# Communities > Antique Arms & Armour Community > Middle-East, India & Africa (MEIA) >  Kaskara Sword more information needed

## Mike Feith

Hi Guys,
I recently inherited this Kaskara sword from my grandfather he acquired it during WWII at some point. I would like to know some more information about it.
How old is it? Who would have owned such a sword? What do the inscriptions mean if anything? Where exactly is it from? 
Any help is more than welcome.

Thanks in advance.
Mike

----------


## Iain Norman

Hi Mike,

Interesting sword, there's a few lines of thought on these.

The script acid etched on the blade is known as Thuluth and in a Sudanese context is most associated with the Madhist period and Omdurman - it may have it's roots of use in the area from Mamluk remnants who ended up in the kingdom of Sennar. The inscriptions are typically verses from the Koran.

Kaskaras of the type you have seem to be of a fairly distinct pattern and are not the same as the ones typically seen in tribal use. They all have the same leather wrap on the hilt and usually bronze/brass guards. There have been discussions in the past and personally this is the way I lean on the topic, that some of these were put together to fulfill a desire for visitors to the Sudan to bring back the iconic weapon. Many are quite short - almost half sized and have unfullered and flat blades and others are fitted with croc scabbards and hilts - in particular these seem to have been perhaps more aimed at the traveler than the warrior. These may have been produced in Egypt as well - other decorative kaskara were. The timescale these were produced is a little unsure but could have been up to WWII I guess. Traditional kaskara are still made for dance rituals and other tribal functions. I believe some Beja still regularly carry them, much like the Tuareg of the western Sahel.

Specifically looking at your sword and to answer your questions a bit better:

Age: I would imagine first half of the 20th century on this - the leather work at least doesn't seem to have more age to it. This would fit with the time frame you note it was collected in. Also the Thuluth on older examples is raised - from what I can see on yours this is more or less a flat and level with the rest of the blade?

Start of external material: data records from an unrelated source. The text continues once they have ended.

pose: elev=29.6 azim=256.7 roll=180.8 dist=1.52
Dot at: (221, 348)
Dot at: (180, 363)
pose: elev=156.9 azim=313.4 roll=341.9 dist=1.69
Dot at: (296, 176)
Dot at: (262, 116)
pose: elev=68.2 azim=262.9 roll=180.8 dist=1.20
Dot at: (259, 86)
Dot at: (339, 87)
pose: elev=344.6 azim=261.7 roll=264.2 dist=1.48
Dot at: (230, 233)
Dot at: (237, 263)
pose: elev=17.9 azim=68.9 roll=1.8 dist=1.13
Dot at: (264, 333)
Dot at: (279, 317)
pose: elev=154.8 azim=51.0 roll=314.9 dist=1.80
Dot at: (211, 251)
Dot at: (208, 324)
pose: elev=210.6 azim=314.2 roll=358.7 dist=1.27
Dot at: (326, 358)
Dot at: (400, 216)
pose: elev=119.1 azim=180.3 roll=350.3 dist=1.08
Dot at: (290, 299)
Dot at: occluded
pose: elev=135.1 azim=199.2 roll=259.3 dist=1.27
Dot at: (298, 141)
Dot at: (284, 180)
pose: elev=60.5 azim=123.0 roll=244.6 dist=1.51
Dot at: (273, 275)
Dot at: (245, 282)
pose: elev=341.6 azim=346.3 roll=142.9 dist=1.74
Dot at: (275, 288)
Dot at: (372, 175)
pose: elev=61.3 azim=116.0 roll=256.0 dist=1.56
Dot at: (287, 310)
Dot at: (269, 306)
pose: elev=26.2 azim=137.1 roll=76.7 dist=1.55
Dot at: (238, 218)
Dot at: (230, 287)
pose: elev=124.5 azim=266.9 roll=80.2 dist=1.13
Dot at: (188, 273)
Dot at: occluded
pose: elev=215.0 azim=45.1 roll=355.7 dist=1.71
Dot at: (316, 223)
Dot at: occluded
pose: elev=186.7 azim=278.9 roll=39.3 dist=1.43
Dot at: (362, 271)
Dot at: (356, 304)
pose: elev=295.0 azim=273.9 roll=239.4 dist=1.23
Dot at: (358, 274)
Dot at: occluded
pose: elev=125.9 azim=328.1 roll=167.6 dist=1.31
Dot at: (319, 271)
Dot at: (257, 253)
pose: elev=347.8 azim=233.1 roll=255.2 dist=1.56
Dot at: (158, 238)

Inscriptions: Thuluth is notoriously hard to read unfortunately

Location: Omdurman and the surrounding area seems likely 

The blade of your example is better than many seen in this style - does it have twin crescent moon stamps on it? Is it sharp?

Best regards,

Iain

----------


## Mike Feith

Hi Iain,

Thank you so much for the information.
Yes the blade is sharp and no it doesn't have twin crescent moon stamps on it. The Thuluth is more or less flat (you can feel the inscriptions with your finger but its not significantly raised) It is however quite a long sword and the inside of the scabbard is made of thin wood (slightly disintegrating). I don't know if that is also typical for these kind of swords. 
One more question: Are these kind of swords rare?

Thanks again,
Mike

----------


## Iain Norman

> Hi Iain,
> 
> Thank you so much for the information.
> Yes the blade is sharp and no it doesn't have twin crescent moon stamps on it. The Thuluth is more or less flat (you can feel the inscriptions with your finger but its not significantly raised) It is however quite a long sword and the inside of the scabbard is made of thin wood (slightly disintegrating). I don't know if that is also typical for these kind of swords. 
> One more question: Are these kind of swords rare?
> 
> Thanks again,
> Mike


Hi Mike,

That it is sharp is a good sign, many have dull edges. Typically scabbards are leather in tribally used kaskara. Rare is something difficult quantify really, they do appear on the market with some regularity but perhaps less regularly than other kaskara.

Best regards,

Iain

----------